Vers la fin de la fête, par Carlos Pardo (Le Monde diplomatique, août 2025)


«Cela fait si longtemps »… Les souvenirs du vieil homme sont égrenés à voix basse, avec pudeur. L’ancien jardinier de cette grande villa de bord de mer s’est toujours intéressé aux autres, « bien que je ne sois pas bachelier », tient-il à préciser. Il hésite, estime ne pas savoir bien expliquer, « surtout les choses délicates ». Grand professionnel, ce personnage sans nom se confond avec le décor. Attentif à la vie des hommes comme à celle des glaïeuls, des trompettes des anges et des iris d’Allemagne, il semble avoir toujours vécu dans la maisonnette au fond du jardin, passant d’un propriétaire à l’autre. Lorsque ses nouveaux employeurs, jeunes et riches, accompagnés d’une bande d’amis, prennent possession des lieux, il est sous le charme. Plus besoin d’aller au cinéma du village pour être au spectacle. A-t-on jamais vu pareille débauche de luxe, un tel parfum d’insouciance ? Les fêtes somptueuses, peu respectueuses du jardin, se multiplient. Et bientôt, une nouvelle villa, encore plus opulente, avec écuries et chevaux, se construit sur le terrain voisin. Comme une menace.

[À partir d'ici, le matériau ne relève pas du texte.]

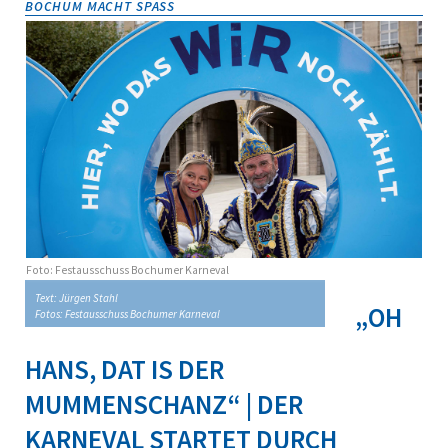
BOCHUM MACHT SPASS
Foto: Festausschuss Bochumer Karneval
Text: Jürgen Stahl
„OH
Fotos: Festausschuss Bochumer Karneval
HANS, DAT IS DER
MUMMENSCHANZ“ | DER
KARNEVAL STARTET DURCH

Les étés se suivent et, en apparence, se ressemblent. Tout comme les hivers de quiétude et de solitude du narrateur. Son propre drame, le décès prématuré de son épouse, est à peine évoqué. Qui cela pourrait-il intéresser ? Il faut savoir rester à sa place. Apprécié de tous pour sa discrétion, le jardinier recueille malgré lui les ragots des autres membres du personnel. Et un jour, il reçoit la visite d’un couple de condition modeste, deux étrangers à ce décor venus prendre des nouvelles de leur fils. Celui-ci, amoureux depuis toujours de la maîtresse de maison, est parti faire fortune « aux Amériques », espérant ainsi reconquérir celle qui lui a préféré un meilleur parti. Contrairement à ses plantations, constamment ravivées et réinventées par ses soins, le jardinier échouera à prévenir la tragédie annoncée et, partant, l’effondrement de son univers.

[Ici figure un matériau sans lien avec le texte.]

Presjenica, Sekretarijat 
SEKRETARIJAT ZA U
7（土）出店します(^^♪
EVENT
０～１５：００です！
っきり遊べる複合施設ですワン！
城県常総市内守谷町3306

Coupable de publier en catalan et de collaborer à la presse républicaine, Mercè Rodoreda (1908-1983) est contrainte à l’exil pour échapper à la répression franquiste. Elle quitte par la même occasion le milieu petit-bourgeois où elle étouffait. En France, elle survit grâce à ses talents de couturière, mais doit renoncer aux deux passions transmises par son grand-père : la littérature et les fleurs. Privée de ces dernières, elle les placera dans ses récits du déracinement. À Genève, où son compagnon est nommé traducteur à l’Organisation des Nations unies pour l’éducation, la science et la culture (Unesco) en 1954, elle reprend l’écriture. Des nouvelles, puis une poignée de romans suffiront à l’imposer comme un grand nom de la littérature espagnole et européenne. Son plus grand succès, La Place du diamant, édité en catalan en 1962, sera traduit en castillan trois ans plus tard (1). Publié en 1967, Le Jardin sur la mer restait inédit en français. Les six étés du récit se situent dans les années 1920-1930. L’enjeu n’est pas des moindres : évoquer des temps révolus avec la plus grande simplicité. Atteindre avec cette description d’un paradis perdu une sorte de poésie de la banalité, d’autant plus poignante au regard de l’histoire. Avec l’avènement de la démocratie espagnole, Rodoreda mettra fin à son exil et se fera construire une maison dans la région de Gérone. En commençant par l’aménagement du jardin.